Archive for the ‘Personal’ Category

Polyglotism ruined my grammar

Thursday, July 3rd, 2008

When I started1 college I was monolingual ( if you don’t count public-school Spanish ). By graduation I was exceedingly comfortable with Dutch and French2. These studies, along the way, showed me the wider possibilities of the expression in my native tongue and, as such, I feel as though I lost the sense of the original linguistic constraints of my class, culture, and region. In some ways, it made it harder for me to speak my native tongue.

Allow me to explain.

Language Reference books

You see, the first language I really mastered was a Germanic one that maintains some legacy structures which are permissible in modern English, but which are either anachronistic, or, at the very least, unusual, to the modern ear. I’m not sure how second ( and third, or fourth ) language acquisition remaps synaptic paths, but things that didn’t pass my “acceptable English” filter before Dutch did pass after.

A simple starting example:

English:

I think that the apple is red

Dutch:

Ik denk dat de appel rood is.

In Dutch, and other Germanic languages, after a relative pronoun ( “that / dat” ) one has the permission to stack all the verbs at the end of the clause3. Thus, a literal English translation would be:

English:

I think that the apple red is

Now here’s the thing, this utterance is not wrong, rather it’s merely quirky, odd, but legitimately comprehensible4.

Now to a more complex example. One idea that became legitimate for me post–1998 was that both “to be” and “to have” were legitimate auxiliary verbs for making the past-perfect.

That is, in traditional English I would say:

I have come to Amsterdam to view Golden-Age paintings.

But in Dutch the helping word is from a form of “to be” (“zijn”) not “to have” (“hebben”) and thus is the translation of “I am” or “ben”, not “heb”. Thus:

Ik ben naar Amsterdam gekomen om Gouden-eeuwse schilderijn te zien.

That is:

I am come to Amsterdam in order to see Golden-Age paintings.

WRITTEN INSTRUCTION 1:
Copy the records from the line containing "Geneva: 1:59 -> 2:02" through the final line of the records, including both ends, and leave out the picture lines.
WRITTEN INSTRUCTION 2:
Continue the piece on how learning Dutch changed the writer's English grammar, starting right after its last sentence.

RECORDS TO PROCESS:

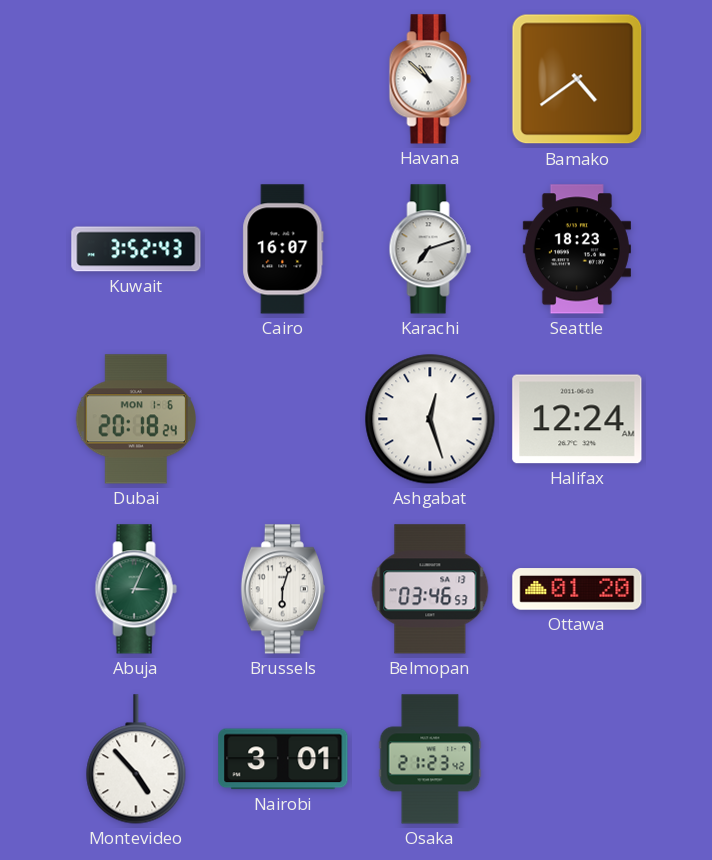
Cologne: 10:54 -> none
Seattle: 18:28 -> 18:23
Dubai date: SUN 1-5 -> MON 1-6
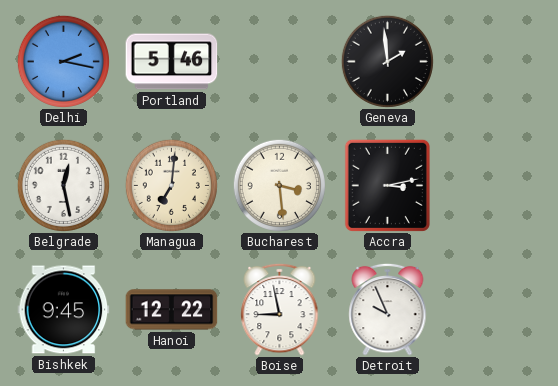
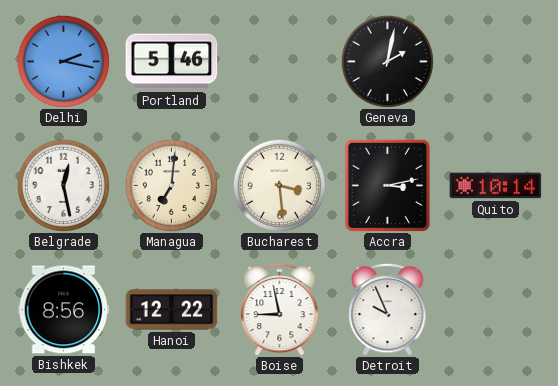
Geneva: 1:59 -> 2:02
Quito: none -> 10:14
Bishkek: 9:45 -> 8:56
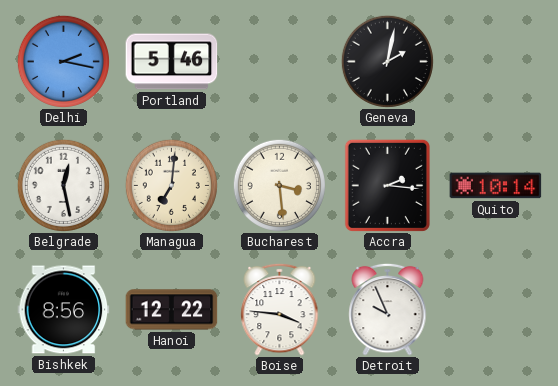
Accra: 3:13 -> 2:16
Boise: 8:58 -> 3:46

TASK RESULT 1:
Geneva: 1:59 -> 2:02
Quito: none -> 10:14
Bishkek: 9:45 -> 8:56
Accra: 3:13 -> 2:16
Boise: 8:58 -> 3:46

TASK RESULT 2:
Having been interested in the history of the Manhattan Project since 4th grade, I certainly knew J. Robert Oppenheimer’s alleged translation of the Bhagavad-Gita:

Behold, I am become Death, the destroyer of worlds

Or, having a traditional Christian upbringing:

Joy to the world the lord is come.

Ah-hah”, thought I, “it appears that somewhere the use of ‘to have’ overtook ‘to be’ as the auxiliary term for verbs.” Dutch, which shares an approximate common ancestor with English around the time of Chaucer, seems to have preserved something we English-speakers have removed.

But in 1999-2000 I also studied French, and the past perfect ( or passé composé ) also uses a form of “to have” (être) or “to be” (avior) to indicate something that happened, and completed ( i.e. perfected ) in the past.

I came to Paris to visit Shakespeare’s bookstore.

French:

Je suis venu à Paris pour visiter la librarie «Shakespeare’s».

Literal English:

I am come to Paris to visit the bookstore, Shakespeare’s.

Hm, so here we are with French, the other influential parent in English’s family tree, asserting that forms of “to be” are legitimate helping verbs.

Now, what can we note among the French and Dutch verbs that use “to be” as the helping verb?

French: To fall, to come, to go, to leave, to return…

Dutch: To be, to become, to burst, to be startled…

Answer: These words seem to have a tendency to be intransitive; that is, they cannot take a direct object. Surely there are exceptions, but this seemed like a good hunch to base my research on.

Via Grammar Girl5 I found this citation by The Mavens.

This legitimate, but now archaic usage is known as: the “resultative form.”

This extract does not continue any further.